Last week on our sister site, ConferencingShopper.com, we announced that six orangutans living in Miami’s Jungle Island Zoo have been playing games, drawing, and expanding their vocabulary with the help of their new hi-tech toy, an Apple iPad®. This article showcases another facility that is using technology to enrich the lives of their orangutans, the Milwaukee County Zoo.
Trish Khan, the Zoo’s orangutan keeper, said that she has been using iPads with her orangutans since June of last year. They began working with the great apes through a public screen, and then one month later moved to working with them through the mesh barrier, where Khan is able to hold the iPad while they interact with it using their fingers. “As they started to realize that they could interact with it, it became even more positive,” she said.
In addition to games, drawing and growing their vocabulary, the apes are also using the iPads to view videos of other animals in the park as well as themselves, and utilizing many of the free apps that are geared toward children. One 4 year-old male named Mahal has taken a liking to a music app that allows the user to strum a guitar with a swipe of their finger, and beat on different drums. MJ, a 31 year-old female is a bit more sophisticated, and prefers interactive books and clips of another male orangutan, Tom, who also lives in the Milwaukee County Zoo.

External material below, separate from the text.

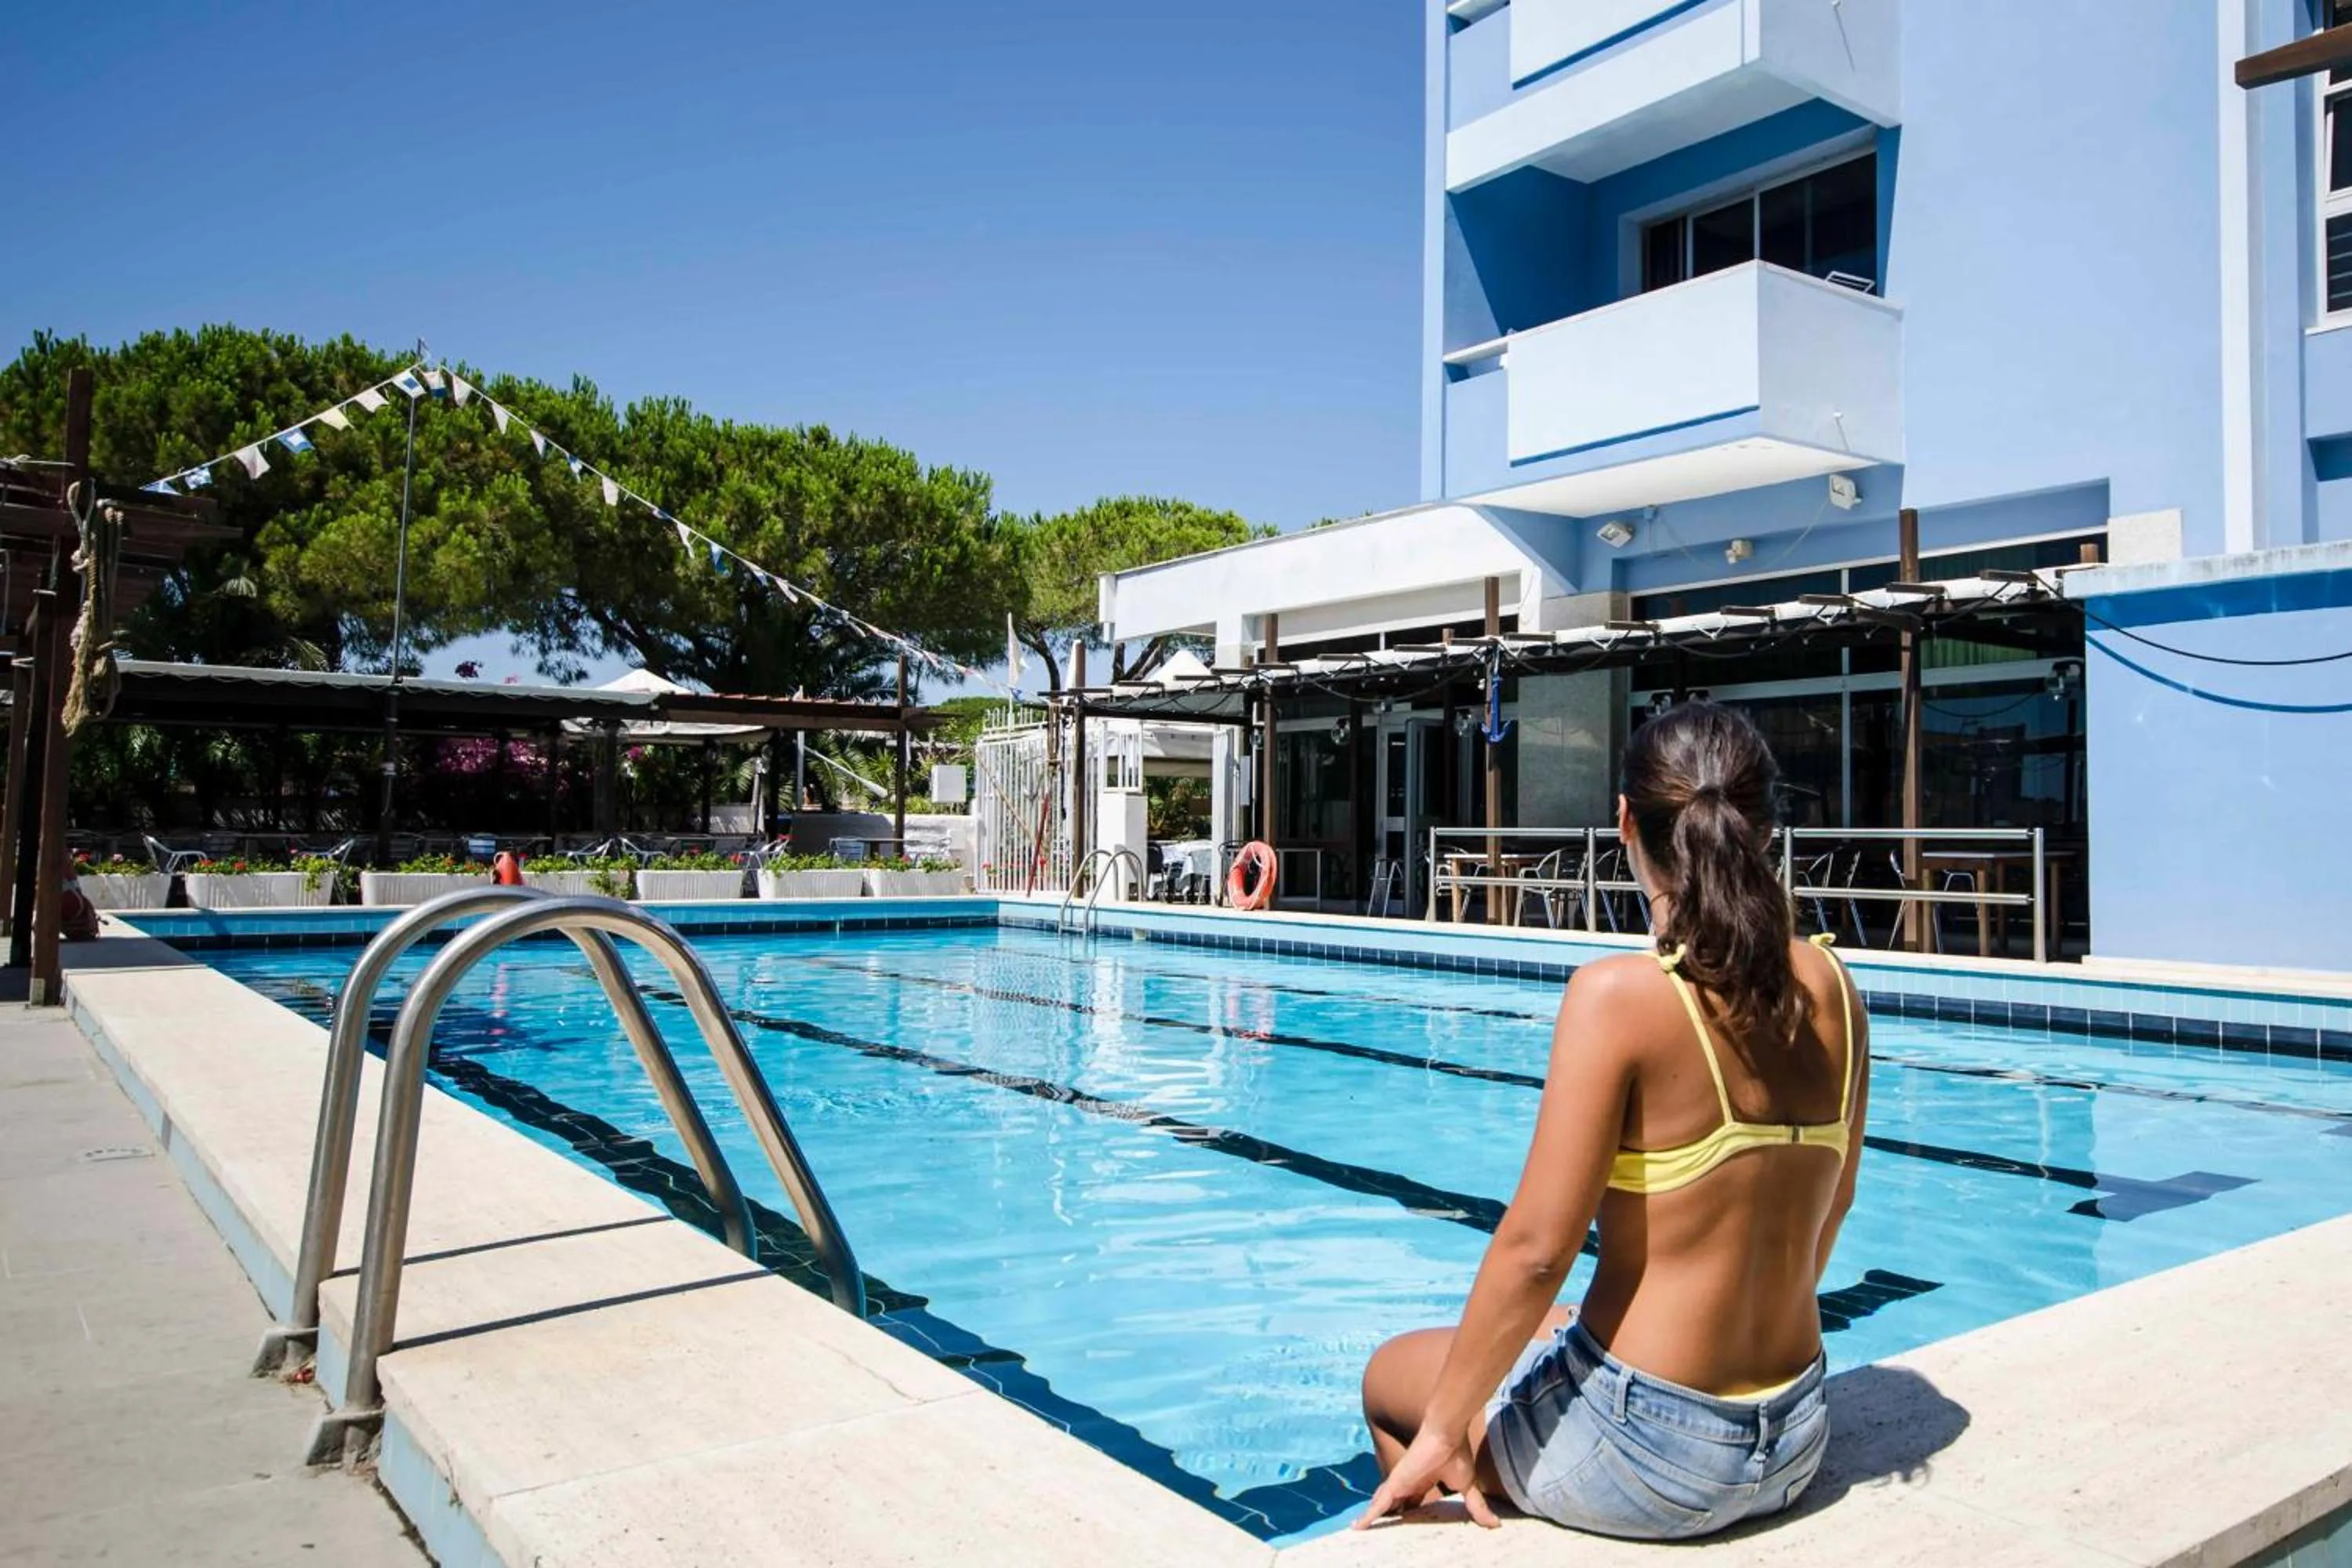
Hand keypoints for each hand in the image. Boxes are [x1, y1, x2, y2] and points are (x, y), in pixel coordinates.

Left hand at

All of this enrichment is vital to keeping these great apes happy and well balanced. Linda Jacobs, who is currently overseeing a similar program at Miami’s Jungle Island facility, explained that “orangutans can’t speak because they don’t have developed vocal chords and voice boxes, but that doesn’t mean that they don’t have a lot to say. It just means that they don’t have the right equipment to say it. They are communicating with each other with American Sign Language also. The iPad is just one way of communicating with them.”
Jacobs went on to say that although the iPad was clearly made for humans, the program she is using was designed for autistic children, “so a child who has no voice is able to communicate,” which is basically what they’re doing with the orangutans. “They have no voice, but they have all the ability. They’re trapped inside their body too.”
All of the positive responses stemming from the orangutan’s use of the iPad have driven Orangutan Outreach’s executive director, Richard Zimmerman to create an “Apps for Apes” program using donated iPads. Ultimately “Apps for Apes” is looking to utilize video conferencing to reconnect the orangutans with their friends and family members that are located in other zoos and facilities around the country.